Я прислушался. Открыл дверь. В спальне горел свет. На столе – полбутылки вина, себси и щепотка кифа. Она спала на боку, свернувшись калачиком. Я зажег свет в другой комнате и увидел два одеяла и две подушки на матрасе. Одна – для меня, а другая – для Кебдани. Я разделся. Услышал, как она пошевелилась на кровати. Изменила положение тела. Я присел на краешек кровати и положил руку ей на плечо. Ей трудно было проснуться. Я улегся рядом с ней.
Она сказала мне:
– У тебя ноги ледяные.
Моя рука ласкала ее тело. Степь. Парк. Сад. Плоды и сладость. Моя рука на ее груди, бедрах, лобке. И тут она отстранила мою руку.
– Не надо трогать здесь. У меня месячные. Спи, если хочешь спать.
– У тебя месячные?
– Да. Месячные. Ты что, не знаешь, что у женщин так бывает?
Моника, сидящая в ванной на биде. Полотенце в крови. Значит у Саллафы то же самое, что и у Моники.
– Да, понятно. Я знаю. А сколько это продолжается?
– Как минимум, три дня.
Заниматься любовью на рассвете! Все пошло прахом! Мой восставший нервный член пытался войти в нее через ягодицы.
– Будь немного благоразумнее! Я не хочу этого!
– Ну, только небольшая прогулочка! И все!

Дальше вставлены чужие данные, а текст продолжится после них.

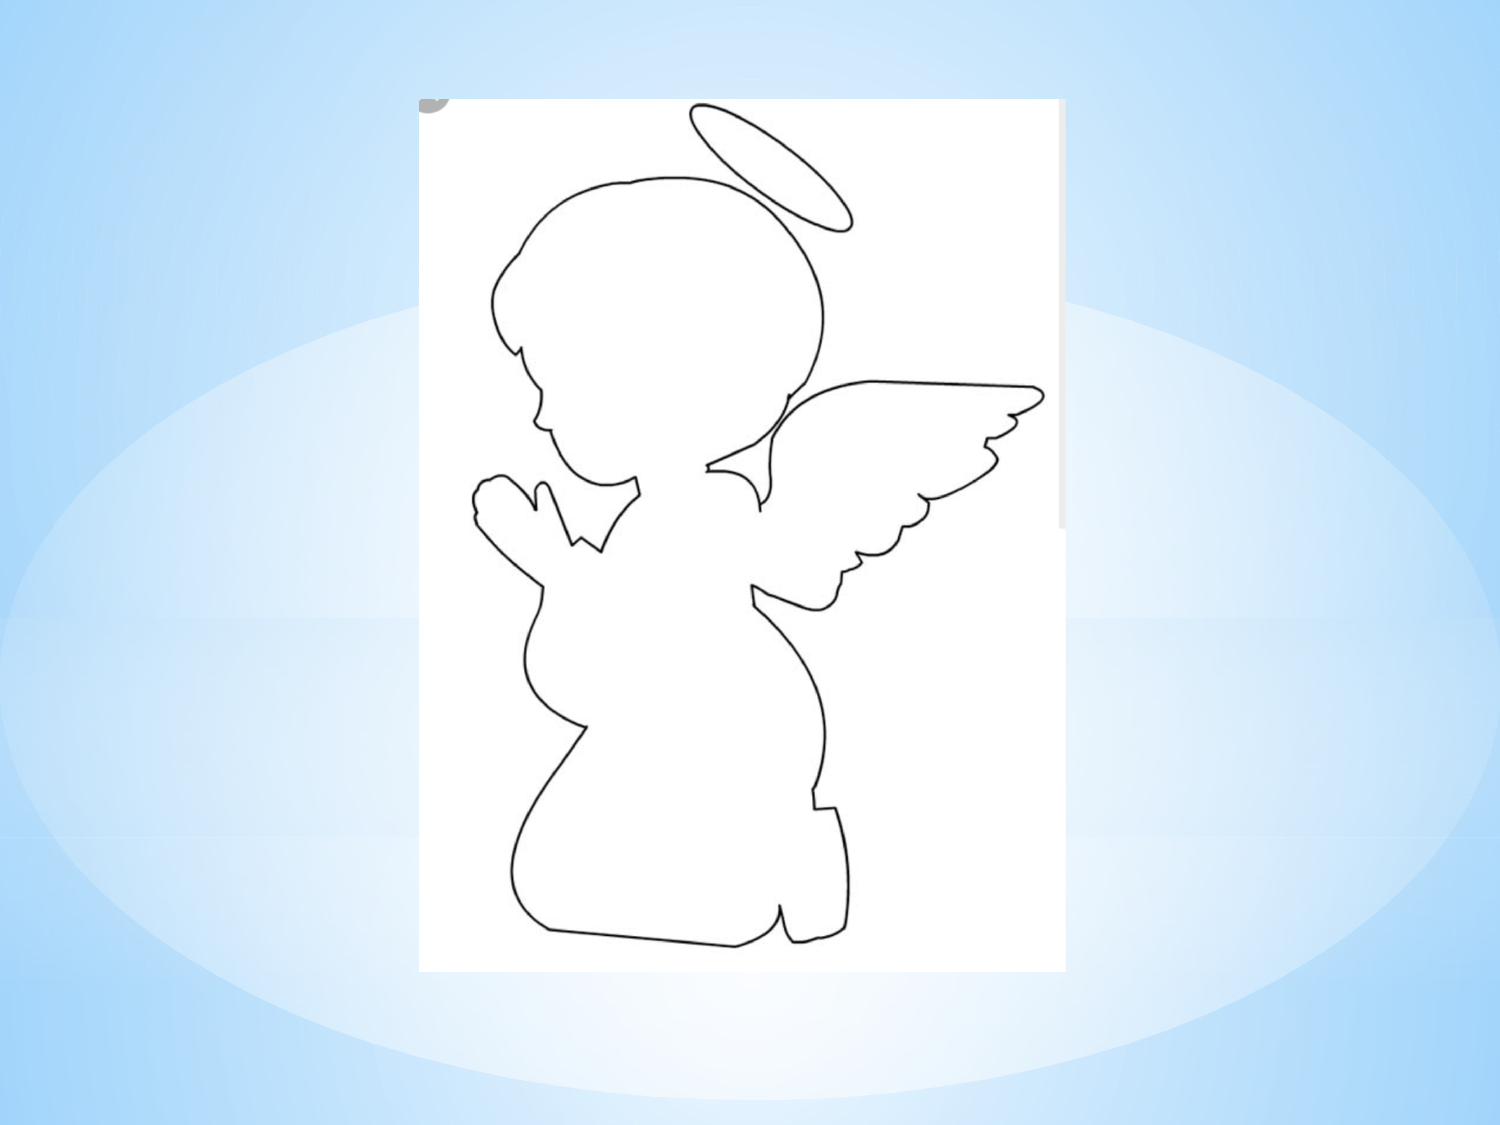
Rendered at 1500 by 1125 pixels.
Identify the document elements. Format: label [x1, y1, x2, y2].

picture [418, 99, 1066, 972]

– Ты что, с ума сошел? Что ты несешь!
– А почему бы и нет?
– Так с женщинами не поступают. Это стыдно, да к тому же запрещено, это – грех! Теперь понятно?
– Запрещено? Грех?
– Да, грех!
Я лег на спину и посмотрел на мой стоящий член. Как его успокоить? Ну и упрямая же она! Очень упряма! Особенно в этот вечер. Я взял ее руку и положил ее на мой член. Она не двигалась. Ни малейшей ласки. Я попытался подтолкнуть ее руку, чтобы она погладила его. Она разозлилась:
– Оставь меня. Ты что, не можешь спать без всего этого?
Я обхватил свой член, двигая рукой по нему вверх и вниз.
– Что ты делаешь?
– Оставь меня. Я должен приласкать его, чтобы он успокоился.
– Ты испачкаешь меня. Иди в другую комнату и делай с ним, что хочешь.
Я, не выпуская из руки пениса, ушел в другую комнату и внезапно мне представилась обнаженная Асия у меня в руках. Я накрылся одеялом и подарил этому нетерпеливому члену впечатление тепла и любви.
Утром мы вместе позавтракали. Она была грустной, мечтательной, отсутствующей. Я тоже чувствовал себя немного усталым. Я сожалел об этом воображаемом насилии. Разве это не безумие, воображать тело Асии, лишать ее невинности, любить ее, тогда как я вообще не знаю ничего о ней, жива она или мертва? Лучше бы я выспался в тепле Саллафы. Одного ее присутствия мне бы хватило. Ее жесты, движения. Асия была ничем в моем сознании. Таким образом, это ничто стало целью моей мастурбации. Может быть она была такой грустной из-за своих месячных? Женщины и кровь…
Никто не пришел. А что, если Кебдани попал в засаду? Это был мой лучший друг. Может быть, Саллафа грустила из-за того, что не было Бушры? Кебдани был прав, когда говорил мне об этих двух женщинах. Что с ней станет, если Бушра придет с опозданием? Отсутствие Кабиля, вероятно, не вызывало в ней грусти. Я этого не знаю. Это сложно. Она была погружена в какой-то далекий мир, словно подхваченная глубокой ностальгией, словно жалела о чем-то навсегда утраченном. Для меня было лучше уйти и оставить ее наедине с собой. Какая-то меланхолия царила в городе.